D’un pas curieusement joyeux, mais peut-être était-ce seulement une marque d’agacement, Yume pénétra le premier dans l'immensité ténébreuse, pas même inquiet de ce qu’il pourrait y trouver derrière. Fileya, tout en soupirant doucement de lassitude, ne put s’empêcher de lancer un regard désespéré à Astrid, qui ne trouva d’autre réponse qu’un haussement d’épaules tout aussi dépité par cette attitude nonchalante. Ils ignoraient ce que la Flèche de Cristal leur réservait véritablement, et Astrid avait joué à nombre de jeux-vidéos pour savoir que son ascension ne serait jamais de tout repos.
Inquiètes pour leur ami, Fileya et Astrid passèrent à leur tour les portes de métal désormais complètement ouvertes sur l’obscurité, côtes à côtés, Thandon, Khomas et Léterno sur les talons.

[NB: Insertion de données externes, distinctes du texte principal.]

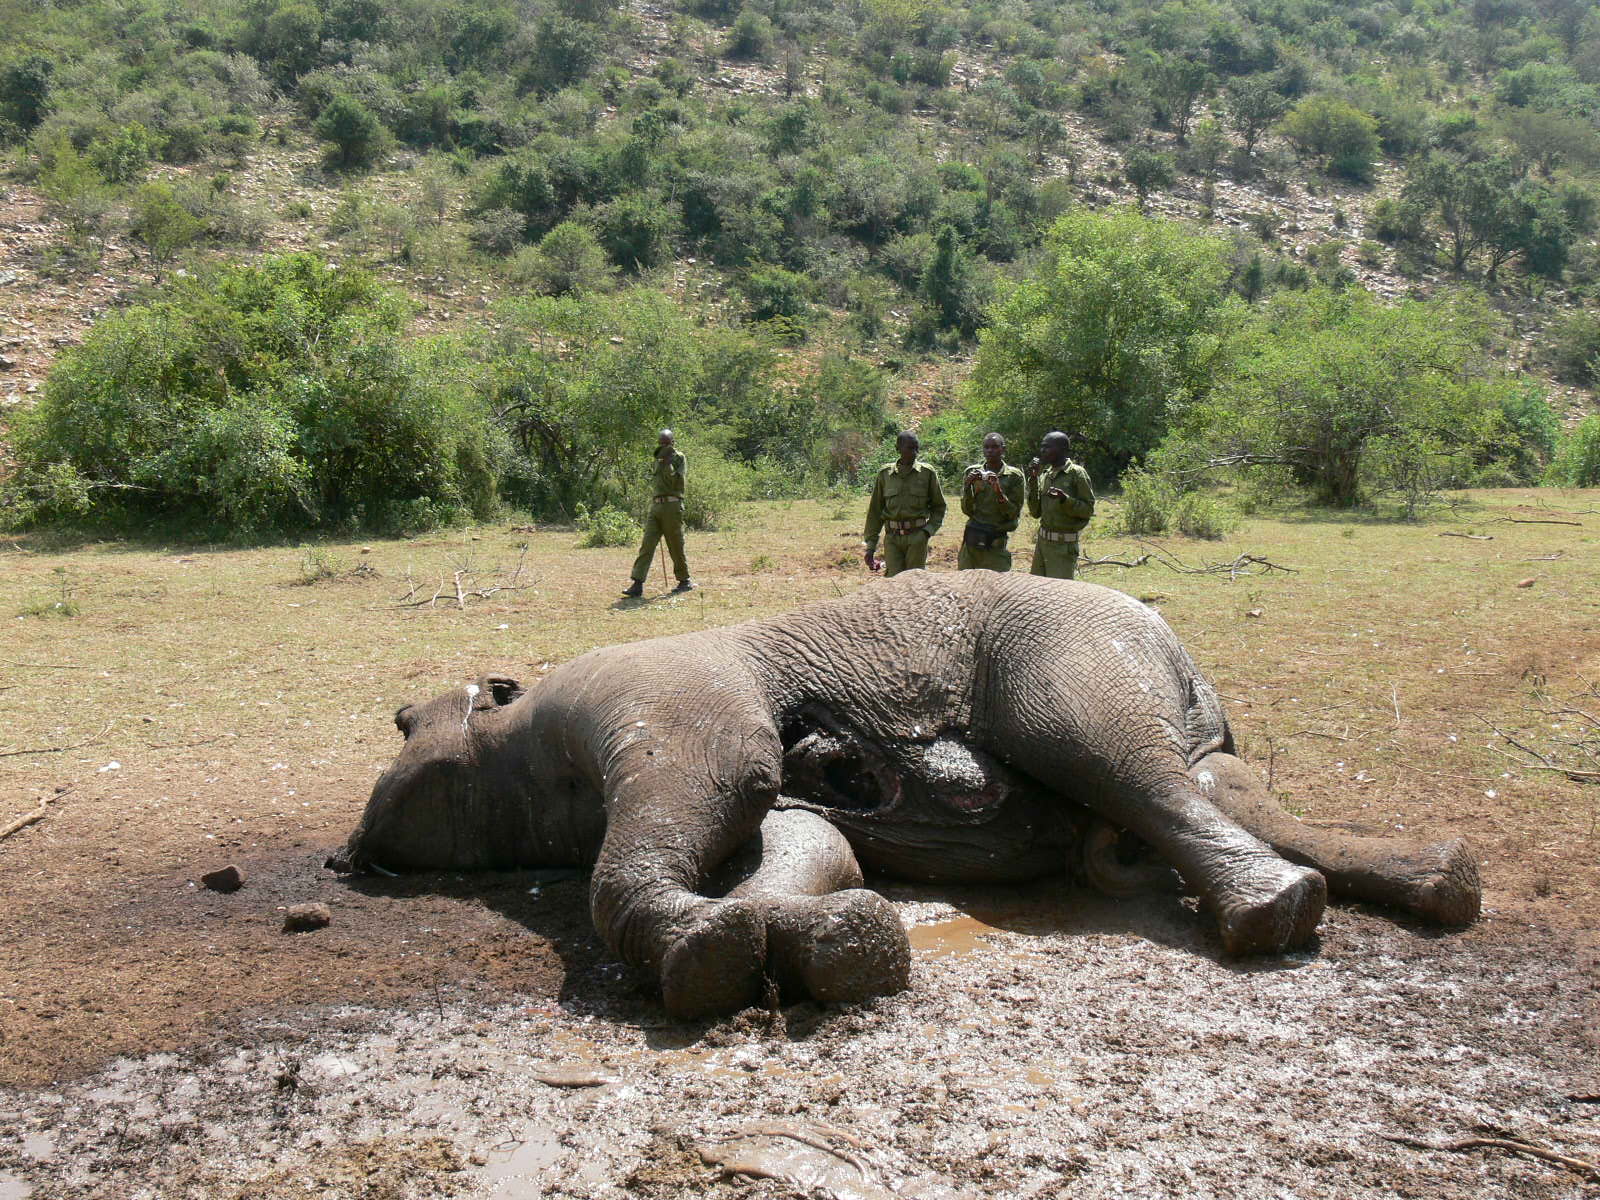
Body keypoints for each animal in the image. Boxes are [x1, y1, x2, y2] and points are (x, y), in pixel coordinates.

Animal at [330, 571, 1480, 1019]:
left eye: (401, 722)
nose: (344, 860)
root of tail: (1173, 645)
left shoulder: (659, 695)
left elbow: (717, 782)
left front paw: (710, 959)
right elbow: (802, 842)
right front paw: (832, 947)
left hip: (1065, 646)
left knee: (1118, 759)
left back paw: (1270, 913)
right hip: (1180, 713)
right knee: (1219, 784)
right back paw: (1437, 882)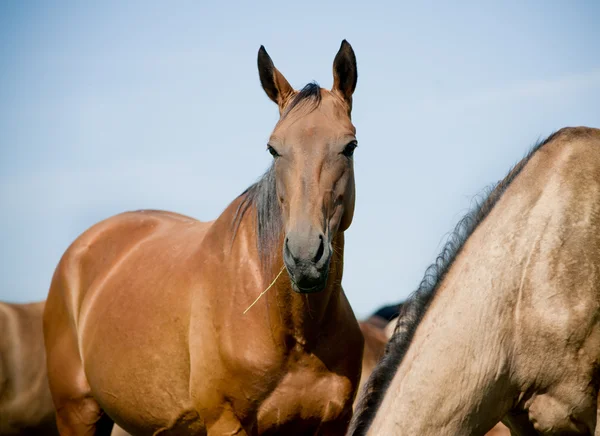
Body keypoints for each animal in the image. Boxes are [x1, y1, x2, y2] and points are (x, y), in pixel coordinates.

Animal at [44, 39, 364, 434]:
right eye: (273, 149)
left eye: (349, 146)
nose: (305, 257)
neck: (295, 333)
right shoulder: (225, 422)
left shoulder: (334, 423)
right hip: (76, 413)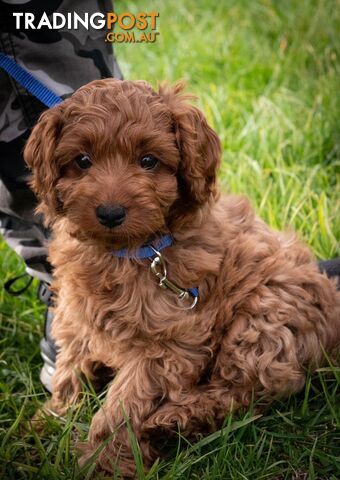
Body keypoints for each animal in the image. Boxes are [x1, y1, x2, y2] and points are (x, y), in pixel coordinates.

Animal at [24, 79, 340, 476]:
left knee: (242, 394)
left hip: (263, 320)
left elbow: (123, 406)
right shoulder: (77, 321)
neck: (130, 251)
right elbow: (69, 374)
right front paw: (45, 424)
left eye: (148, 161)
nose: (110, 213)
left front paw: (103, 462)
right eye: (82, 161)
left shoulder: (169, 345)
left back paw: (175, 420)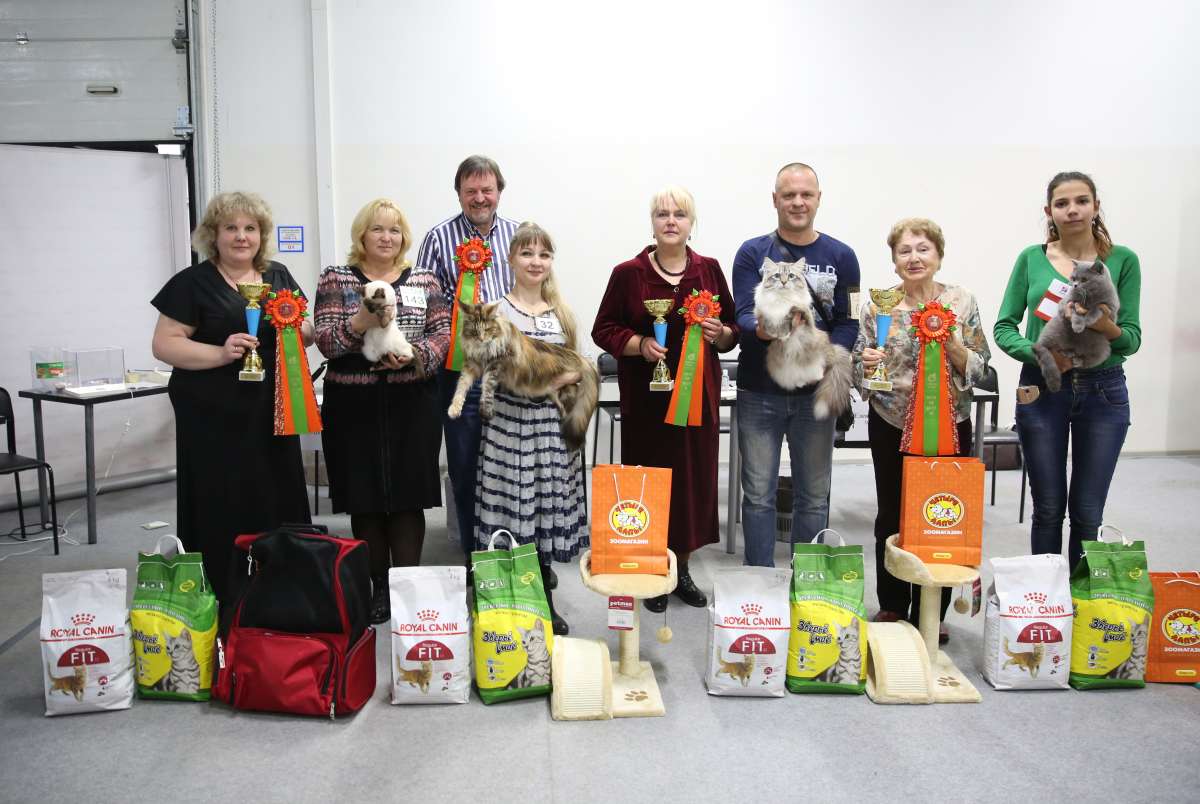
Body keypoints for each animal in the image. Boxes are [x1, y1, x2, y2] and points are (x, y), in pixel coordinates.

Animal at [447, 300, 599, 452]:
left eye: (487, 329)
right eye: (474, 331)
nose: (481, 339)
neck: (482, 350)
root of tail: (577, 357)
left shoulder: (495, 365)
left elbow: (487, 389)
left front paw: (486, 412)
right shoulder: (472, 366)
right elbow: (461, 387)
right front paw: (454, 409)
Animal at [753, 257, 853, 418]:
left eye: (791, 276)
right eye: (777, 276)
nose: (783, 282)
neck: (782, 300)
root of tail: (834, 350)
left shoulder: (803, 313)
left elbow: (791, 312)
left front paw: (785, 331)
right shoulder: (761, 314)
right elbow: (769, 324)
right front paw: (779, 333)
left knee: (818, 373)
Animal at [1033, 259, 1120, 392]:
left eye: (1084, 280)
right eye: (1073, 278)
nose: (1074, 285)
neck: (1089, 296)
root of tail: (1076, 348)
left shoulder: (1110, 310)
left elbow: (1096, 309)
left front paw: (1088, 320)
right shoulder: (1067, 303)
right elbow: (1075, 311)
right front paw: (1078, 326)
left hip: (1103, 348)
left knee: (1089, 360)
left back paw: (1076, 359)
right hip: (1055, 326)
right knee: (1044, 347)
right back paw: (1066, 353)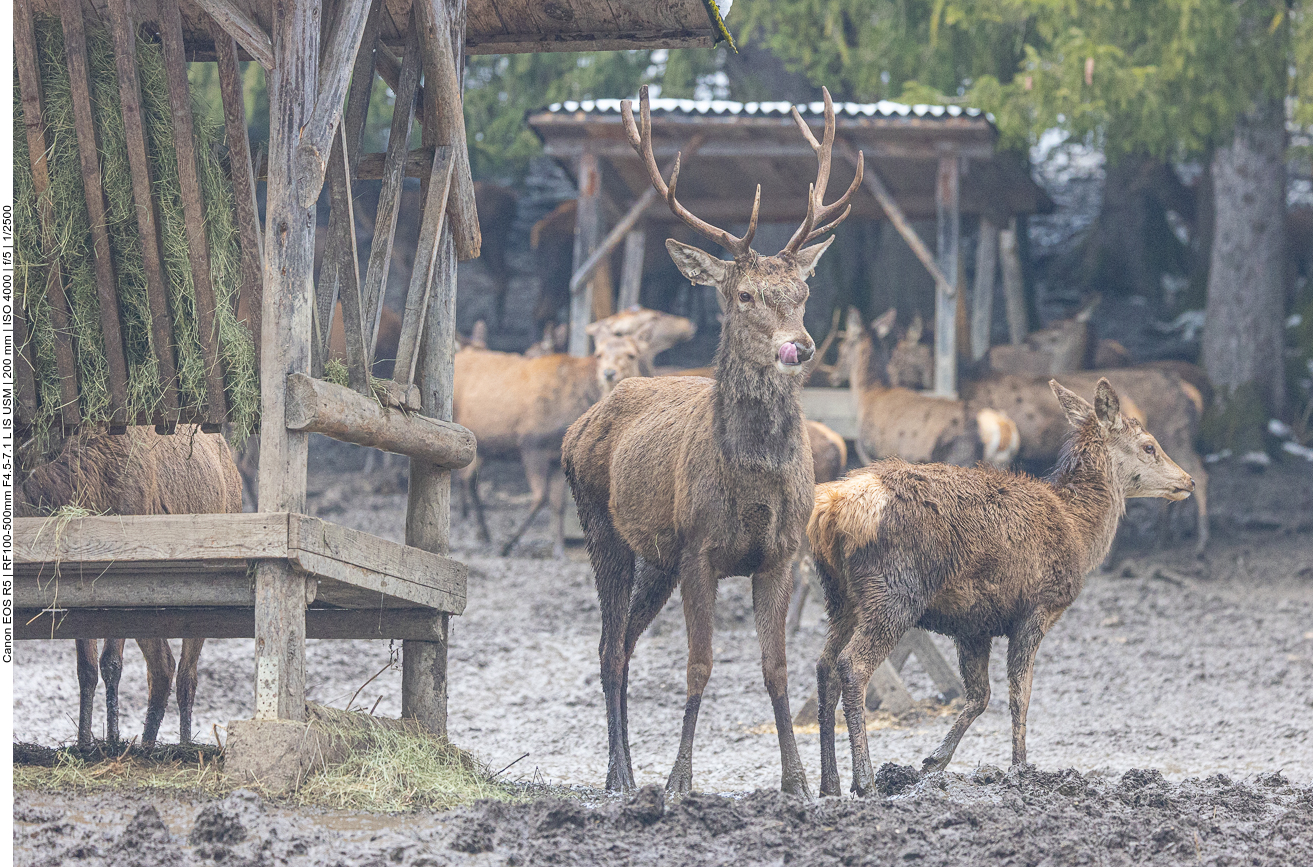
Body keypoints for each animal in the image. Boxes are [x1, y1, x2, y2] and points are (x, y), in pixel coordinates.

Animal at [18, 425, 244, 751]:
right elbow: (86, 669)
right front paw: (84, 744)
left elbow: (111, 663)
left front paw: (112, 740)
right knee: (163, 666)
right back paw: (147, 745)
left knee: (187, 675)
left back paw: (184, 745)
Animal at [454, 328, 648, 559]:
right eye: (599, 354)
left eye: (631, 355)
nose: (609, 373)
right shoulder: (531, 443)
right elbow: (541, 498)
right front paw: (507, 546)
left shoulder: (556, 457)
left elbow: (558, 503)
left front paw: (559, 549)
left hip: (483, 447)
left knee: (468, 478)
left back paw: (483, 533)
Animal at [561, 84, 861, 793]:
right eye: (745, 294)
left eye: (801, 290)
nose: (801, 346)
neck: (752, 483)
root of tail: (583, 423)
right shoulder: (699, 549)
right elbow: (700, 665)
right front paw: (679, 780)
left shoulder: (778, 553)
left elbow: (774, 667)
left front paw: (797, 780)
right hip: (601, 526)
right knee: (609, 646)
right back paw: (622, 776)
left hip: (658, 558)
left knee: (625, 643)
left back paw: (622, 770)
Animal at [803, 375, 1197, 793]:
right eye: (1149, 445)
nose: (1186, 480)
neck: (1079, 531)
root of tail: (829, 510)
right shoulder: (1037, 608)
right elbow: (1019, 694)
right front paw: (1020, 769)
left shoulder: (974, 624)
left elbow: (980, 695)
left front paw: (933, 762)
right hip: (894, 592)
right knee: (852, 665)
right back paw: (864, 780)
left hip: (839, 595)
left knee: (824, 665)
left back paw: (827, 784)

Quand ils franchirent tous le seuil, ils constatèrent que l’obscurité n’était qu’une illusion. Lorsque le brouillard se fut complètement dissipé, il dévoila en vérité un immense vestibule dont les parois étaient recouvertes d’une épaisse couche de glace, qui rappelait à s’y méprendre le palais de Cristal de Iakyndy. Sur le côté droit débutait un escalier en colimaçon immense qui s’enfonçait dans les hauteurs, dont il était impossible de discerner la fin. Les marches semblaient mener vers les cieux. Enfin, ce hall était illuminé par les nombreuses fenêtres qui renvoyaient l’éclat de l’astre incandescent au-dehors, formant de véritables rideaux de lumière qui laissaient apercevoir des minuscules cristaux de glace, poussières qui s’étaient figées et cristallisés au contact du froid.
Quand ils furent tous à l’intérieur, une voix résonna, en provenance des hauteurs, qui se répercuta en de nombreux échos autour d’eux. C’était une voix d’enfant qui s’adressait au groupe de héros, plus précisément de petite fille. Astrid et Yume se lancèrent un regard interdit, connaissant parfaitement la propriétaire de cette voix : la petite Déesse sans nom…
“Saveurs d’Onyrik et de l’Humanité tout entière, bravez les épreuves et découvrez la vérité qui est mienne.”